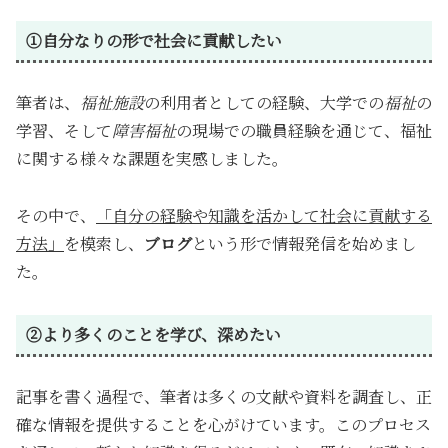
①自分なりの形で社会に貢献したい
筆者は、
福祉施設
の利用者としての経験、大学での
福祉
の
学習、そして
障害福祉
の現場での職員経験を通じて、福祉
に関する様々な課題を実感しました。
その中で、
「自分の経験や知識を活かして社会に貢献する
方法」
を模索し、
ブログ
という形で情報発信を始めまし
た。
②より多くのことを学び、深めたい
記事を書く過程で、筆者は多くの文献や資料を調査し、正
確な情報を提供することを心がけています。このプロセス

_Brief_
Leave out the pictures and set down everything else in the entries above exactly.

_Written solution_
①自分なりの形で社会に貢献したい
筆者は、
福祉施設
の利用者としての経験、大学での
福祉
の
学習、そして
障害福祉
の現場での職員経験を通じて、福祉
に関する様々な課題を実感しました。
その中で、
「自分の経験や知識を活かして社会に貢献する
方法」
を模索し、
ブログ
という形で情報発信を始めまし
た。
②より多くのことを学び、深めたい
記事を書く過程で、筆者は多くの文献や資料を調査し、正
確な情報を提供することを心がけています。このプロセス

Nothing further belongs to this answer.